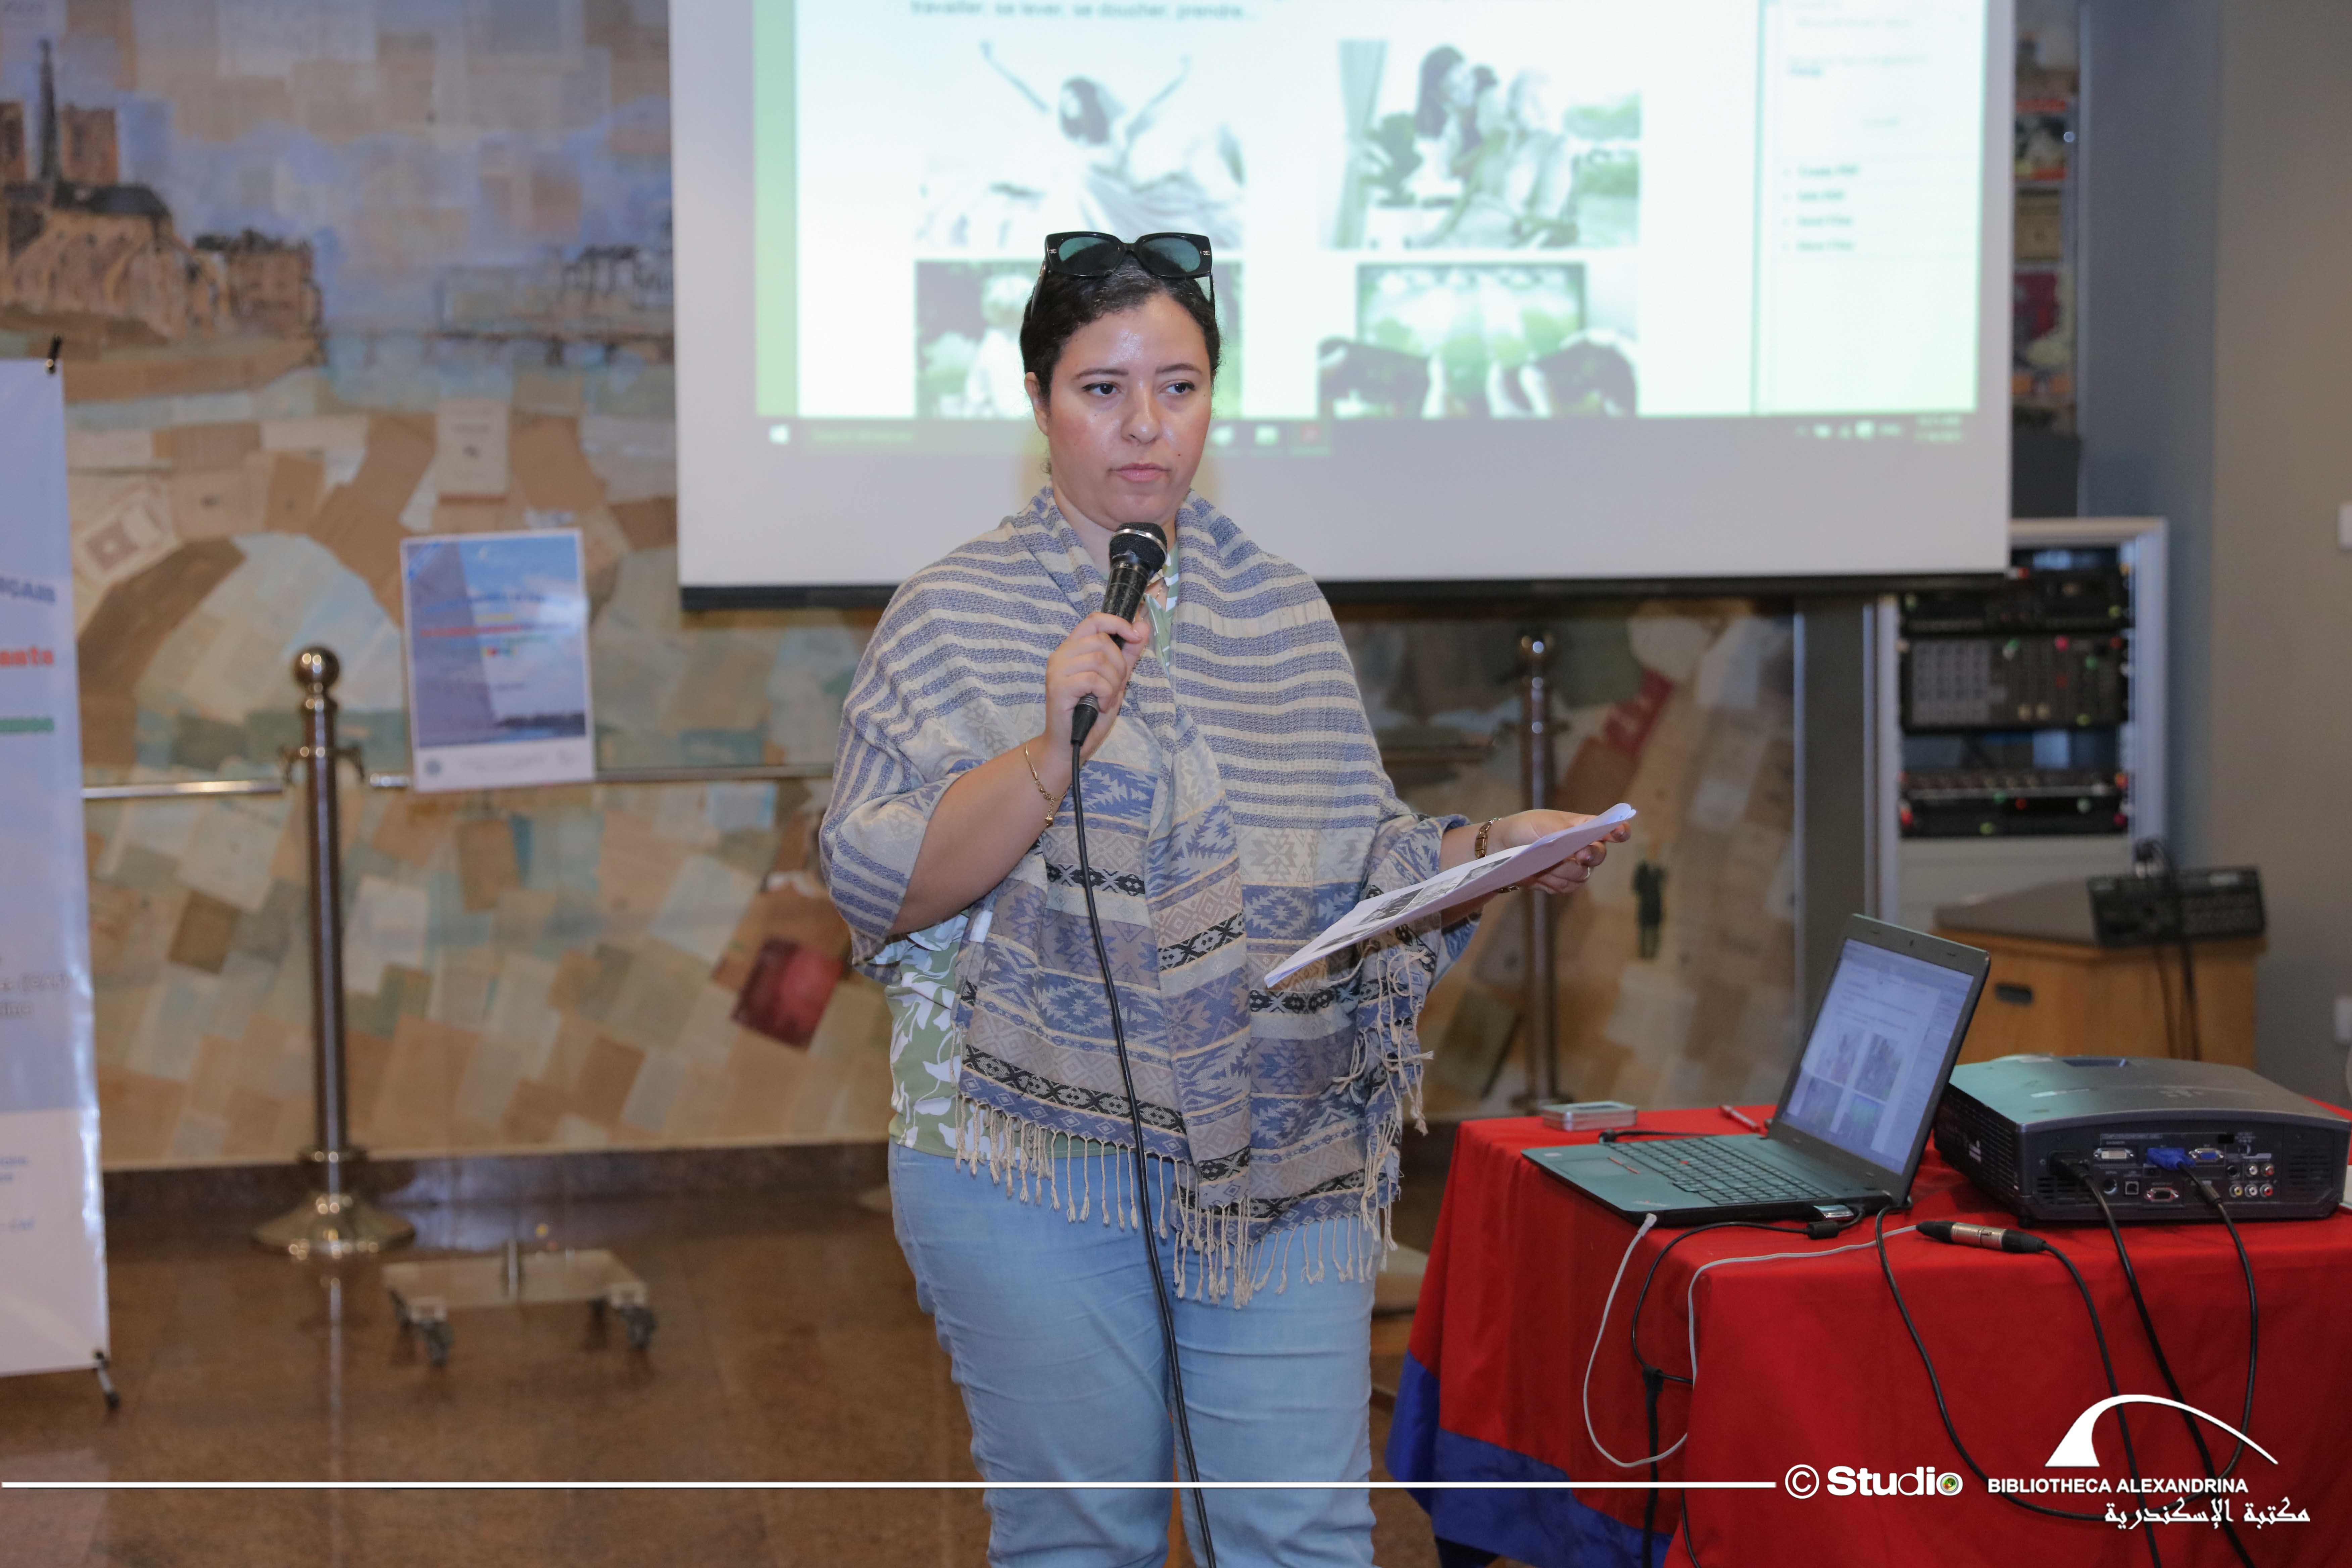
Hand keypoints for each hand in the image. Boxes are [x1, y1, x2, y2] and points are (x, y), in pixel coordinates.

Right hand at [1043, 609, 1149, 761]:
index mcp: (1072, 649)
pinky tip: (1101, 706)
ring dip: (1113, 682)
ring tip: (1107, 699)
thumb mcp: (1116, 679)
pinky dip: (1105, 694)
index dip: (1117, 623)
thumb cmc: (1092, 712)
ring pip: (1098, 659)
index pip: (1094, 620)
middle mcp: (1061, 655)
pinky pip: (1093, 679)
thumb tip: (1143, 626)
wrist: (1071, 744)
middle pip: (1101, 640)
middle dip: (1119, 664)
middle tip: (1116, 687)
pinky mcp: (1057, 687)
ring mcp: (1056, 670)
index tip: (1136, 636)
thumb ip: (1128, 654)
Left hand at [1494, 810, 1629, 895]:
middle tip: (1579, 854)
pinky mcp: (1562, 883)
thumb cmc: (1525, 828)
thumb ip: (1564, 831)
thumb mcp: (1543, 824)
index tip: (1619, 832)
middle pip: (1598, 856)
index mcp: (1583, 827)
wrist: (1502, 848)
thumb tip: (1580, 842)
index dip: (1619, 830)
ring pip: (1581, 875)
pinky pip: (1566, 887)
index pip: (1609, 829)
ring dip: (1561, 869)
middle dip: (1590, 855)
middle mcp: (1583, 848)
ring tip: (1542, 862)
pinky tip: (1538, 874)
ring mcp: (1574, 867)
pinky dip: (1551, 881)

◇ ◇ ◇ ◇ ◇ ◇ ◇

* _The problem_: Filter the records above and copy every line that contains the word "thumb".

* _Result for this exercise_:
thumb mcp: (1116, 679)
thumb cmc: (1092, 712)
thumb tip: (1143, 626)
thumb ip: (1128, 654)
thumb cmc: (1525, 828)
thumb ip: (1564, 831)
thumb mcp: (1543, 824)
thumb tip: (1580, 842)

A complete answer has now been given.